TO DO —
Please answer from the page excerpt on the pADQI conference: how many women and how many men took part in the pADQI?

PAGE EXCERPT —
▼

The first manuscript from the pADQI conference was published in 2022 [6] and provides what the 46 pADQI participants viewed as current statements of the state of the art and research recommendations in the topics of epidemiology, risk assessment and diagnosis, fluid overload, renal replacement therapy, pathobiology/pharmacology/nutrition, and education/advocacy. This pADQI manuscript and its “killer figures” (terminology provided by John Kellum, all publicly available at www.adqi.net) set new standards for the ADQI process. The pADQI was the first ADQI to include an AKI-CRRT patient survivor (L. Meigs) and an expert in healthcare advocacy (Dr. O.R. Bignall) on the faculty. It was also the first to aim for and achieve gender equity (23 women, 23 men) and have a focus on AKI education in resource-plentiful and resource-challenged areas. Finally, the concepts of sex, growth, and development as biological variables were novel to ADQI, which are appropriate for a pediatric compendium.

The current issue of Pediatric Nephrology contains all the subsequent individual pADQI work group manuscripts, each of which goes into much greater depth and detail than what could be accommodated in a single overarching manuscript. Drs. Akcan Arikan, Basu, and I chose Pediatric Nephrology as the journal of choice for the pADQI collection, as it is the flagship journal of the International Pediatric Nephrology Association, and our focus in pADQI was global and not restricted to one region. Another novel aspect of pADQI was faculty representation from each continent; thus Pediatric Nephrology is the rightful pADQI home. We are extremely indebted to Dr. Joseph Flynn and Professor Giovanni Montini, Pediatric Nephrology editors, for working with us to place all the manuscripts in one volume, and finding reviewers for the manuscripts, all of whom provided valuable comments and suggestions. The latter could not have been an easy task, since many of the global pediatric critical care nephrology experts were pADQI faculty. We are also pleased to be able to provide funding to make all of the manuscripts Open Access, which is consistent with our mission to improve outcomes for children with, or at risk for, AKI, irrespective of location.

▲

RAW DATA —
▼

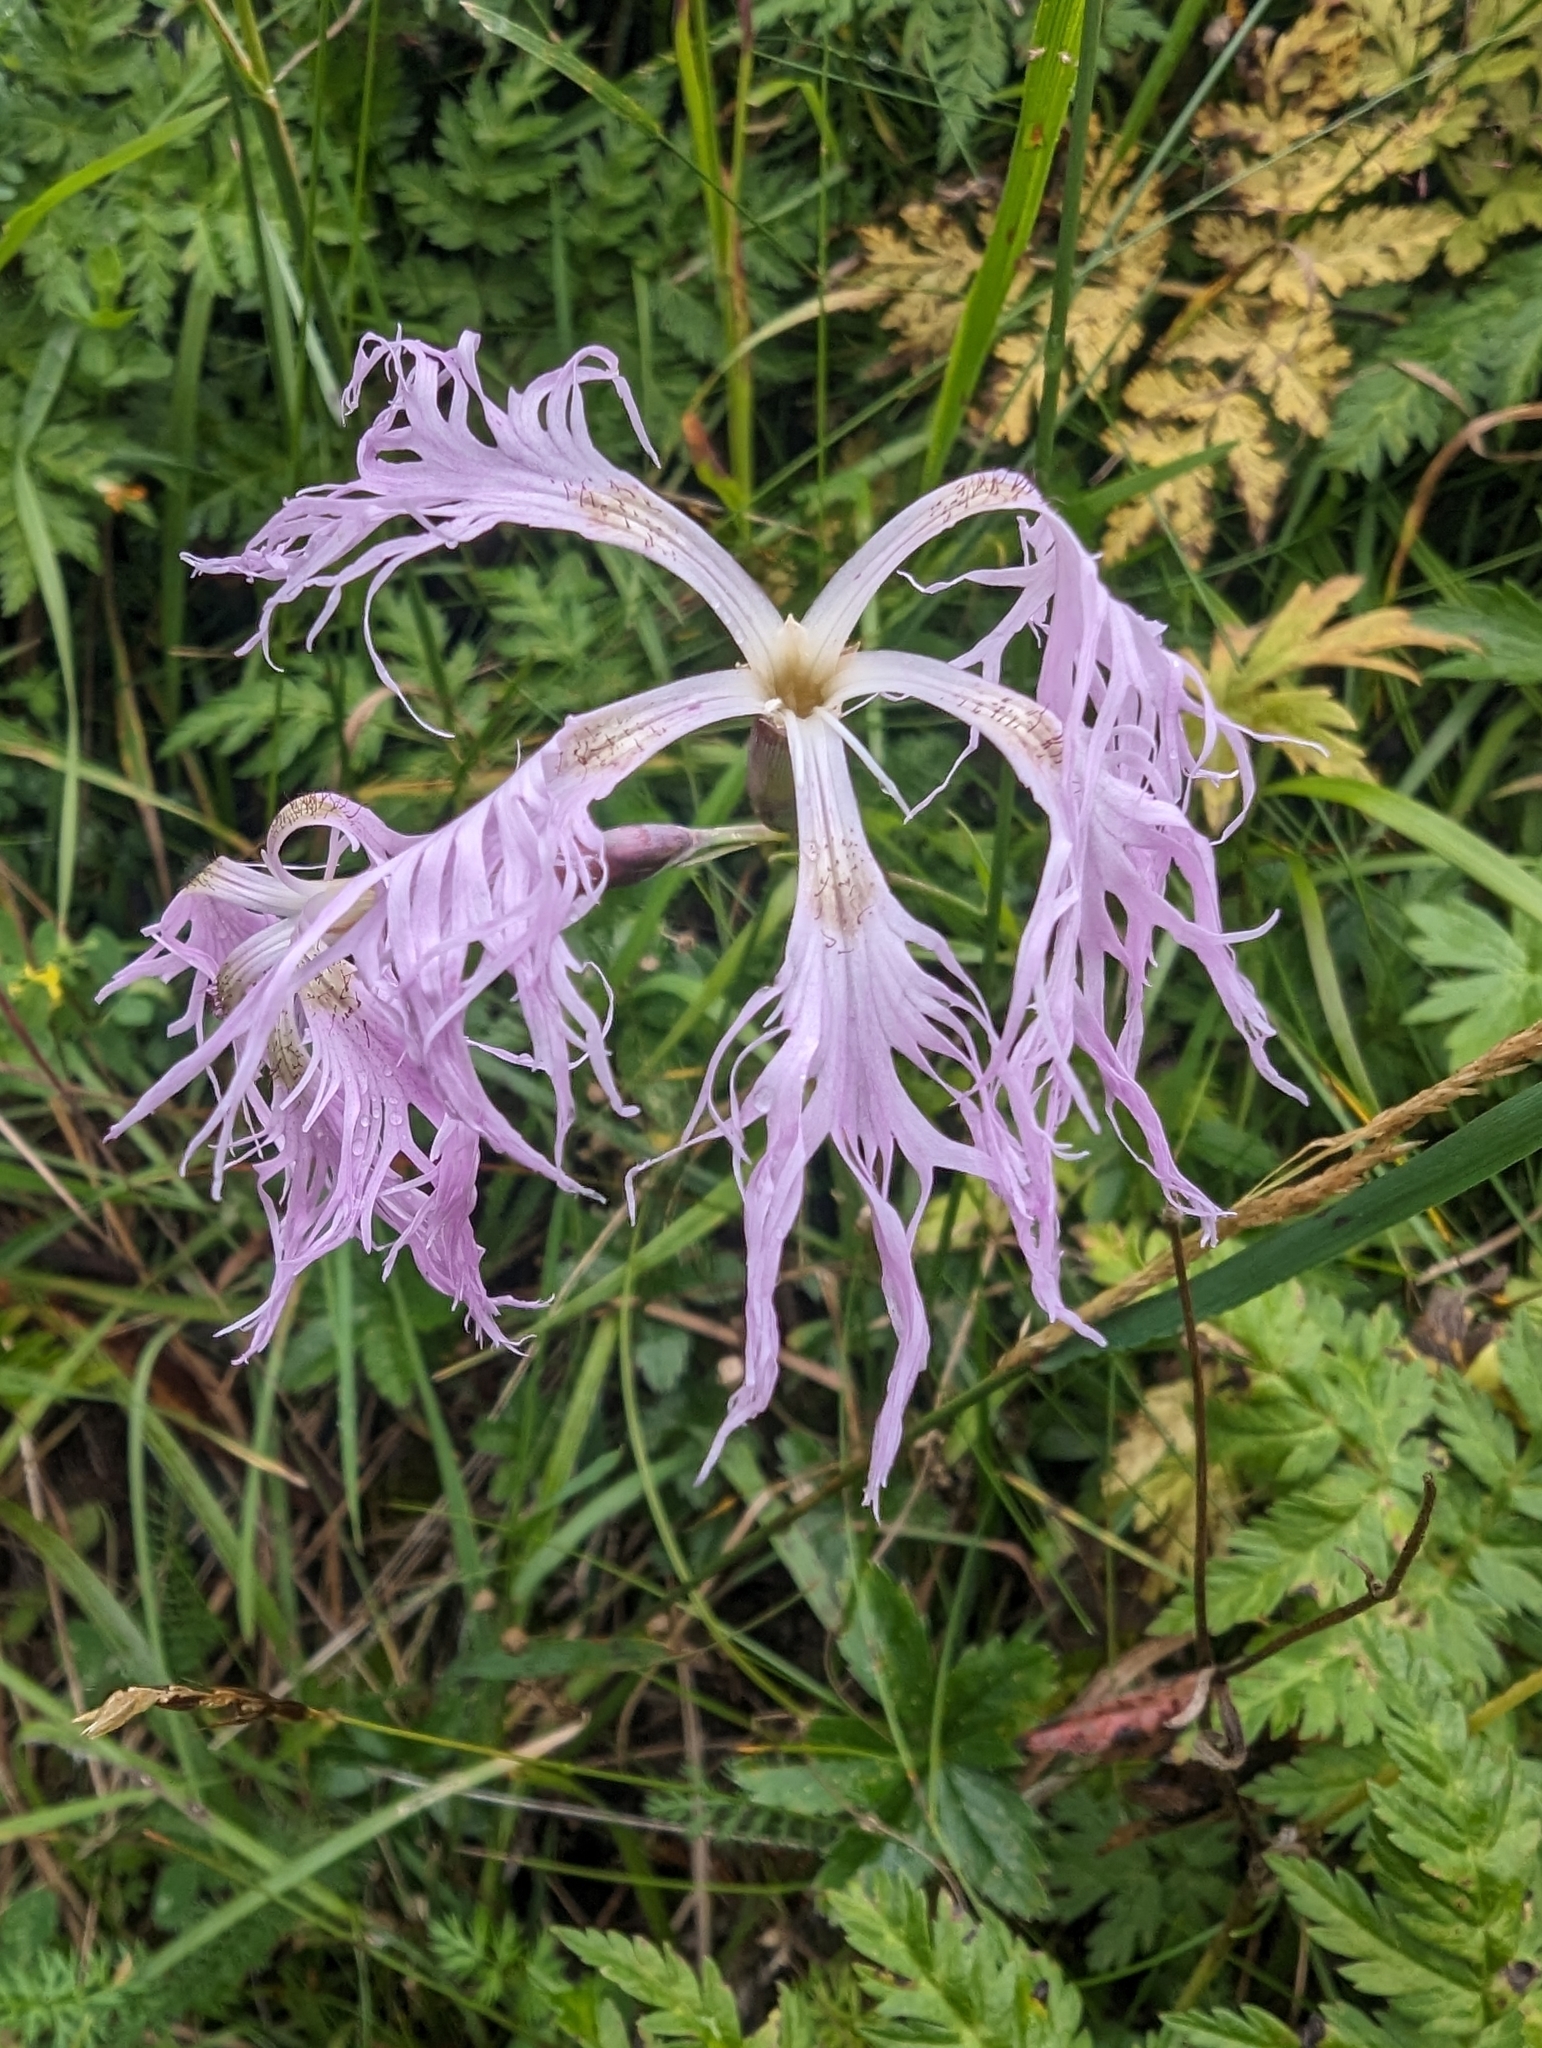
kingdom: Plantae
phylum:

▲

EXPECTED OUTPUT —
23 women and 23 men.